§ Exercise:
Where does the word "solve" occur in the entries below? Copy every line that has it.

Transcribed page contents
:::::

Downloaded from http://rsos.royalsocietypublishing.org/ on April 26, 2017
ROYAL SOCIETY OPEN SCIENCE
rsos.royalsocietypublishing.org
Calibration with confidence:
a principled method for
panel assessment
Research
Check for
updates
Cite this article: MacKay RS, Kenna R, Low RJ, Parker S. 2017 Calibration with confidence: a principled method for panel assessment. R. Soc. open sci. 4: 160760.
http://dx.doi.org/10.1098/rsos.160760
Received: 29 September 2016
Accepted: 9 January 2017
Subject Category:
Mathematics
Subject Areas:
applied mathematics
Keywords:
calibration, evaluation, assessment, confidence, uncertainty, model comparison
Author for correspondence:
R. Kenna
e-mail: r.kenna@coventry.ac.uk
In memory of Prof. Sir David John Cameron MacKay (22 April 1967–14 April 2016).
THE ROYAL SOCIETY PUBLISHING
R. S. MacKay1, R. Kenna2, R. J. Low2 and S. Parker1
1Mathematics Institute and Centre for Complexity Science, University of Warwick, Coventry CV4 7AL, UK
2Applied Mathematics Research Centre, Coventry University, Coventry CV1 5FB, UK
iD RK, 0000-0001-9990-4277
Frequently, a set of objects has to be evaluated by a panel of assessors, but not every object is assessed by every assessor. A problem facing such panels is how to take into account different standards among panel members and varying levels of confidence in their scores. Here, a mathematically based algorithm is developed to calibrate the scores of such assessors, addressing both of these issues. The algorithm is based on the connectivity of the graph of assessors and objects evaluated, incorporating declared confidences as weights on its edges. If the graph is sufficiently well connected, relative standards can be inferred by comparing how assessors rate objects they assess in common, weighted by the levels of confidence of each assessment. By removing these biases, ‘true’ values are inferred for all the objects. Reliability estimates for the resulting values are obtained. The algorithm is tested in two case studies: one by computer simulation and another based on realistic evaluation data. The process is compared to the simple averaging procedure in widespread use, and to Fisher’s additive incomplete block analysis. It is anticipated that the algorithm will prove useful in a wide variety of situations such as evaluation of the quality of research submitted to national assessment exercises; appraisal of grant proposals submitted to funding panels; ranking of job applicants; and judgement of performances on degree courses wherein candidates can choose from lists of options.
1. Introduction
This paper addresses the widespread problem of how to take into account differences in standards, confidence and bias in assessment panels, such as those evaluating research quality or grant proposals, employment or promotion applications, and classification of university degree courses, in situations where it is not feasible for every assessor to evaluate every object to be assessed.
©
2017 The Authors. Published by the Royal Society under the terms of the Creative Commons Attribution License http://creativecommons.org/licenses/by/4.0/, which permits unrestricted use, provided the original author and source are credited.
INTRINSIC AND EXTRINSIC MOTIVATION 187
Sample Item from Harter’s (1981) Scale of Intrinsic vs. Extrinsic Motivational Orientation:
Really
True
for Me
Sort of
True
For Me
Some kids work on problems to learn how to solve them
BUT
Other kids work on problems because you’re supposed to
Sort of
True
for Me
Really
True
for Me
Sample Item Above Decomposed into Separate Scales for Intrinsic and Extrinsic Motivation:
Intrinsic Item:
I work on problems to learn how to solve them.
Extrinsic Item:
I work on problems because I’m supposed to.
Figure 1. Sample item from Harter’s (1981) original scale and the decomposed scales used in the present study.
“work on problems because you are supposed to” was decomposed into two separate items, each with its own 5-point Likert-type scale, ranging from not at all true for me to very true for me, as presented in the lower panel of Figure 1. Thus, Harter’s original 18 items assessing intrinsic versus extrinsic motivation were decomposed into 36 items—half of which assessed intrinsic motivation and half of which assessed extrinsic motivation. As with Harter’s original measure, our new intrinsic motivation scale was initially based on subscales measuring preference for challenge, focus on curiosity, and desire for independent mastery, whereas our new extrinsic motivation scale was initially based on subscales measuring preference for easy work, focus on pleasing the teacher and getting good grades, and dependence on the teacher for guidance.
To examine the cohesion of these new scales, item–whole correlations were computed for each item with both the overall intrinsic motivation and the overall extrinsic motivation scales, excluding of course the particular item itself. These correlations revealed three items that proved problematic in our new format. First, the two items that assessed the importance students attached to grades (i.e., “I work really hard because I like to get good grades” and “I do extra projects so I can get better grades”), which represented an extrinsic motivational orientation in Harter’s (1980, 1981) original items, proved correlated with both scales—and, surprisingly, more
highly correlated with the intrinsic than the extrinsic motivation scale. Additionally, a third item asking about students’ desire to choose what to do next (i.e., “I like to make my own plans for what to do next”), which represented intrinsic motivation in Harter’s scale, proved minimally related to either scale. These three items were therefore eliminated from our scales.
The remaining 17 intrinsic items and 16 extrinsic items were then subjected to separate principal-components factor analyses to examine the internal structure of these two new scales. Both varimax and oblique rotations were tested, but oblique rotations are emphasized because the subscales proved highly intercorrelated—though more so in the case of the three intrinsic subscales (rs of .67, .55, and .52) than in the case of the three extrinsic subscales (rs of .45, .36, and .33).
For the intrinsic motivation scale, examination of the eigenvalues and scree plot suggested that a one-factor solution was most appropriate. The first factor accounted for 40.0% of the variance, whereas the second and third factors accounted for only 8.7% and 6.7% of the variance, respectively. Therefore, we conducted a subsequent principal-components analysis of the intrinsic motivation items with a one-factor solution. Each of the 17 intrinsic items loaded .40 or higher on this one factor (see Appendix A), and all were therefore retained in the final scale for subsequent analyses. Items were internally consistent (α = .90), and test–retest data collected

:::::

§ Expected answer:
Some kids work on problems to learn how to solve them
I work on problems to learn how to solve them.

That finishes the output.